Gurmukh Singh, MD, PhD, MBA. FCAP, CPE, FAAPL, Brandy Gunsolus, DCLS, MLS(ASCP)CM, Kellie A. Foss, FACHE, MBA, MT(ASCP)SH
It is generally accepted that 60 to 70 percent of clinical decisions are based on laboratory data. It has also been documented that there is an overuse of laboratory tests by 30 to 50 percent. Equally important has been the documentation that there is inappropriate use of laboratory tests in about 25 percent of instances.
A large number of strategies have been employed by various institutions to reduce laboratory utilization. The outcomes depend on the commitment of the personnel executing the program. Our emphasis has been on promoting appropriate utilization rather than curtailing use of lab tests per se. Here, we address the promotion of appropriate utilization of send-out tests. Tests sent out of a reference lab constitute one to percent of the test volume but usually account for about 10 percent of the lab costs.
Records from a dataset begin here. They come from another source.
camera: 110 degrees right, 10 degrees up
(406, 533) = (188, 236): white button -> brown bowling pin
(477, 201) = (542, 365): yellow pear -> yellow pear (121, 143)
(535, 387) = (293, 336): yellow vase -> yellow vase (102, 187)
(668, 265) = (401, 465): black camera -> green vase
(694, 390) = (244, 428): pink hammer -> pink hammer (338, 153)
The Doctor of Clinical Laboratory Science program
Augusta University Medical Center Laboratory is in the unique position of having trained and employed the country’s first Doctor of Clinical Laboratory Science (DCLS) graduate. She is now serving as the lab’s pathology utilization manager. The three existing programs for DCLS are at Rutgers, University of Texas Medical Branch (UTMB) at Galveston, and University of Kansas Medical Center. Dr. Brandy Gunsolus was the first graduate and her alma mater, Rutgers, will graduate two candidates this year, while five individuals have graduated from the UTMB program. The programs consist of two years of educational activities, either on-site or online and one year of residency training.
Reference laboratory test audit process
In collaboration with Augusta University Medical Center Laboratory’s administrative director, medical director, and a genetic counsellor, the DCLS (Dr. Gunsolus) formalized a process for audit of reference laboratory tests. There are three main components to this process: (a) Screening of reference lab test requests by technical personnel, (b) Identification of previously vetted specialty specific requests, and (c) Investigation of potential outliers by a combination of pathology residents, genetic counsellor, the DCLS, and a clinical pathologist if needed.
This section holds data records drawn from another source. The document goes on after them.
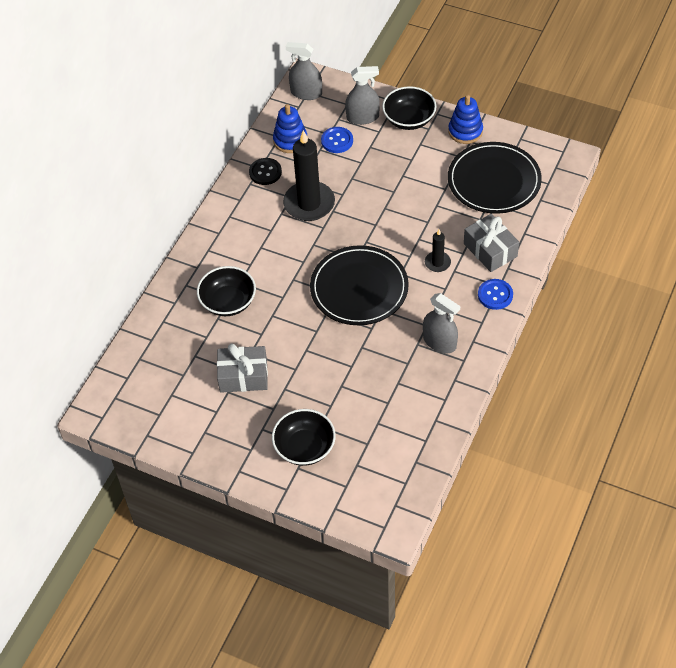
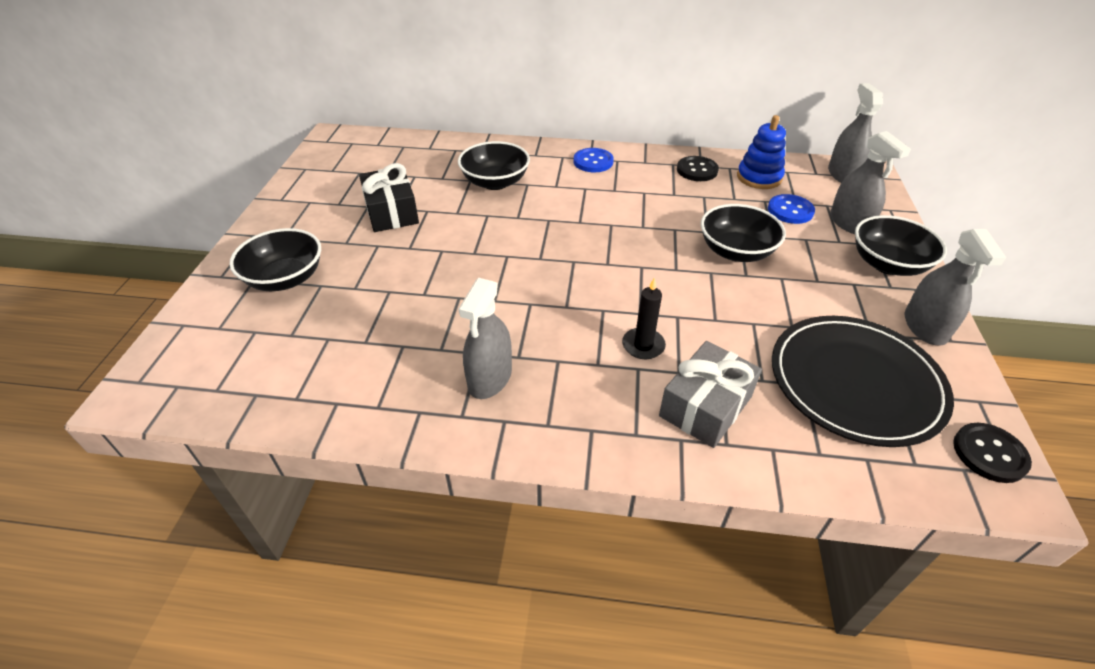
camera: 70 degrees right, 10 degrees down
(243, 376) = (391, 212): grey gift -> black gift
(309, 203) = (673, 209): black candle -> none
(359, 288) = (558, 275): black plate -> none
(369, 187) = (736, 251): none -> black bowl
(465, 131) = (925, 327): blue stacking toy -> grey spray bottle
(495, 295) = (612, 432): blue button -> blue button (593, 162)
(550, 153) = (989, 454): none -> black button

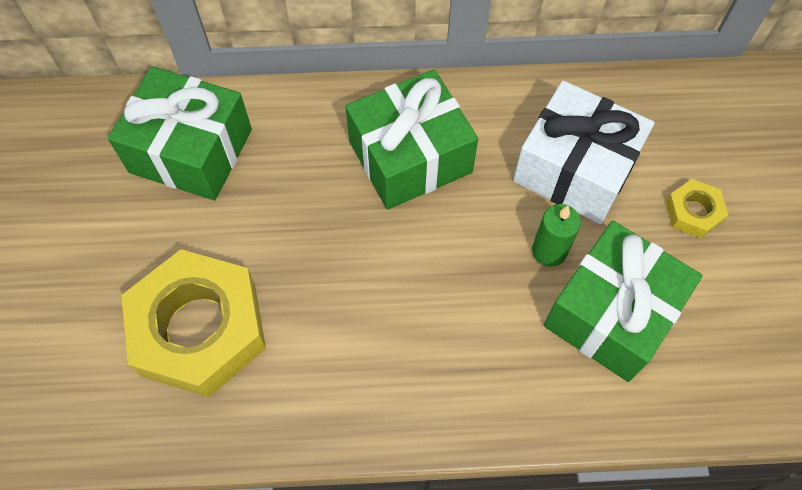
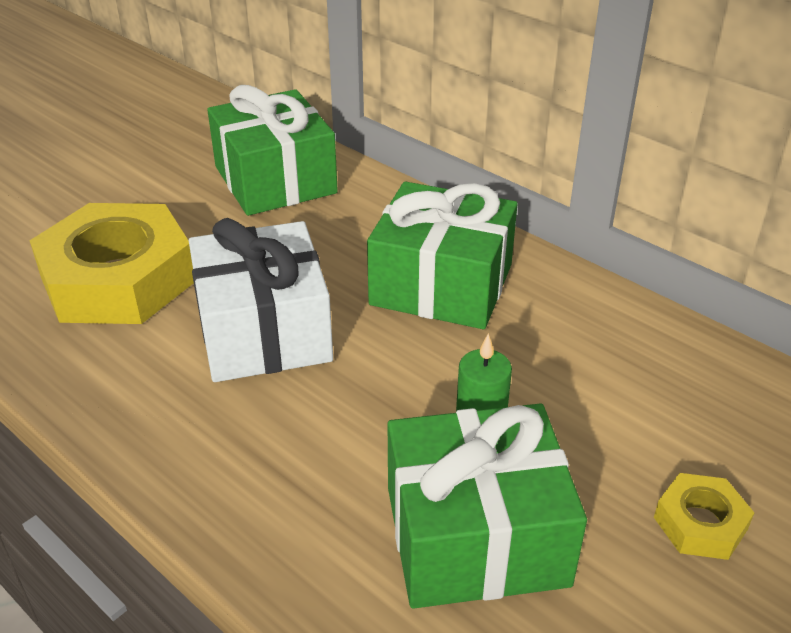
camera: 45 degrees right, 25 degrees down
(575, 169) = (598, 394): white gift -> white gift (264, 331)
All tests that need to be sent out to reference laboratories are screened by technical personnel. Tests costing <$200 are automatically approved with exception of some commonly misordered tests, e.g. Vitamin K, HCV viral load, and HIV genotyping. A list of more expensive tests has been vetted in consultation with various specialists, e.g., autoantibody panels for neurologic disorders when ordered by a staff neurologist are automatically approved but must be reviewed if ordered by a resident or a non-neurologist. A list of tests for other specialties, e.g., rheumatology, hematology/oncology, pediatrics, and transplantation service, have also been identified for automatic approval. All genetic tests with the exception of Factor V Leiden and Prothrombin G20210A mutations are reviewed by a genetic counsellor who will often recommend alternative, more appropriate tests.
The above described screening and pre-work still leaves an average of five to 10 tests per day that require review. As the first step, these cases are referred to a pathology resident on clinical pathology rotation. The tests referred to pathology residents are limited to no more than three per day to allow time for detailed review of the patient’s medical record, communication with the requesting person, and review of relevant literature. Once the pathology residents have reached their daily limit, the DCLS reviews all remaining cases. The residents are supported by the DCLS and clinical pathologists. In all instances, the benefit of the doubt is resolved in favor of the request.
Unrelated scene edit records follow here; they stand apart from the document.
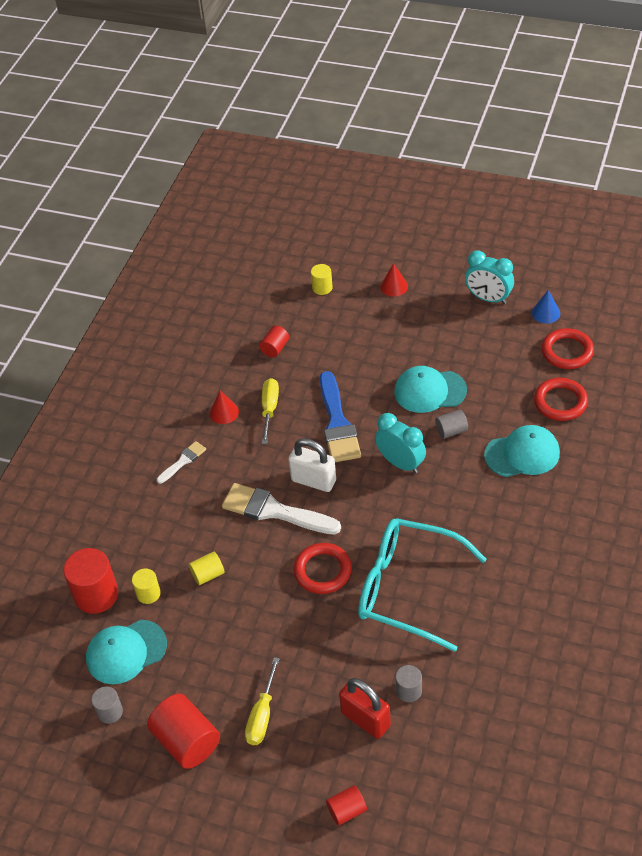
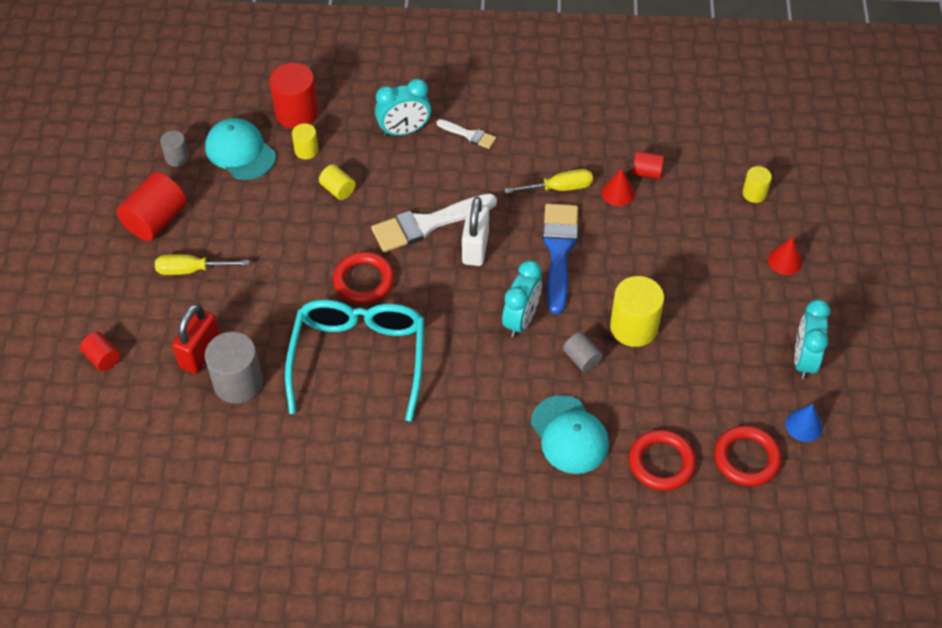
camera: 70 degrees right, 5 degrees up
(157, 510) = (404, 131): none -> turquoise clock
(224, 412) = (542, 151): red cone -> red cone (618, 193)
(274, 511) = (427, 224): white brush -> white brush turned 120 degrees counterclockwise
(337, 423) = (559, 251): blue brush -> blue brush turned 120 degrees clockwise
(409, 691) = (238, 383): grey cylinder -> grey cylinder, size x1.84
(429, 391) = (634, 327): turquoise cap -> yellow cylinder

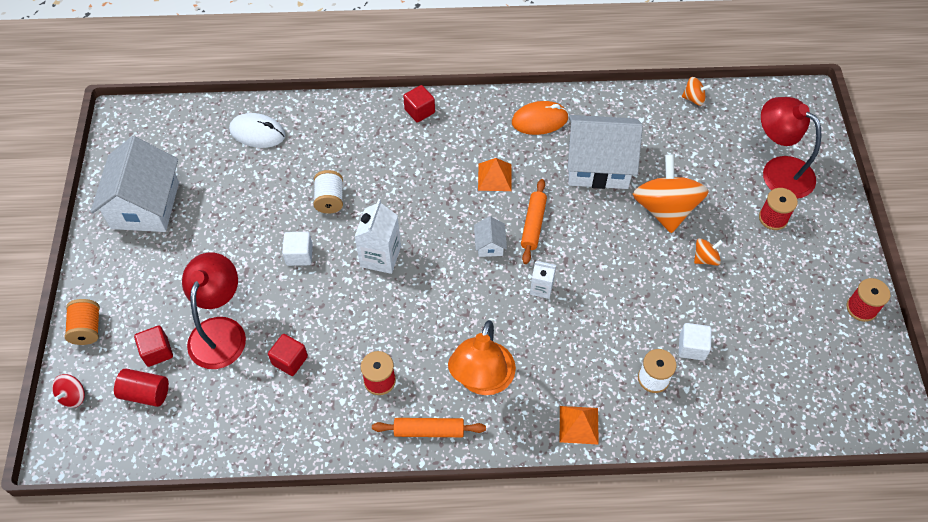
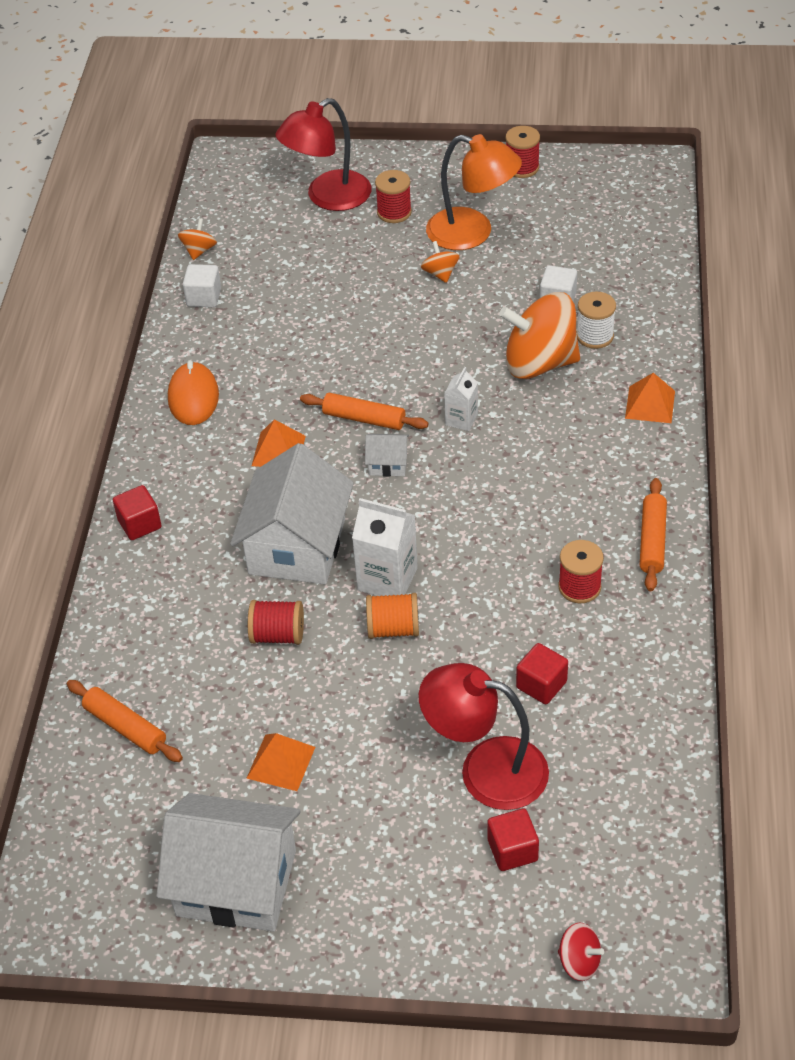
camera: 80 degrees left, 10 degrees down
(87, 329) = (462, 951): orange spool -> orange spool (393, 629)
(145, 393) = (580, 862): red cylinder -> none
(229, 215) = (281, 762): none -> orange pyramid
(257, 133) = (125, 727): white mouse -> orange rolling pin
(299, 255) = (369, 673): white cube -> white cube (204, 297)
(330, 200) = (278, 635): white spool -> red spool
(482, 380) = (586, 486): orange lamp -> orange lamp (472, 233)
(598, 165) = (283, 348): white house -> white house (297, 546)
(665, 209) = (364, 297): orange spinning top -> orange spinning top (539, 363)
If it is determined that the course of treatment of a hospitalized patient would not be affected by an otherwise appropriate test request, for administrative reasons the test is postponed to the outpatient care setting. The denial and the reason for denial are communicated to the person ordering the test, and, as appropriate, alternative tests are recommended.
How the DCLS program has helped
The DCLS program has produced the following beneficial results:
- Due to hands-on involvement of the DCLS, including participation in patient rounds, clinical pathology is now recognized as the source of expertise for test selection and laboratory utilization at our medical center. This favorable change in the perception of clinical colleagues has been garnered, in no small part, by the dedication of the DCLS practitioner.
- Improvement in clinical pathology training of the residents has been an important fringe benefit of the program. There has been a statistically significant improvement in the resident in-service examination (RISE) results in clinical chemistry, above and beyond the general improvement in the residency training program.
- During the past fiscal year, the program resulted in a cost avoidance of greater than $1 million. A parallel effort by the DCLS for improving billing resulted in an increase of >$70,000 in revenue generation with clinical pathology having achieved the highest improvement in revenue enhancement next to radiology.
- The current DCLS candidate at Augusta University has examined the role for establishing hypercritical values and implemented laboratory driven activation of rapid response teams, when appropriate.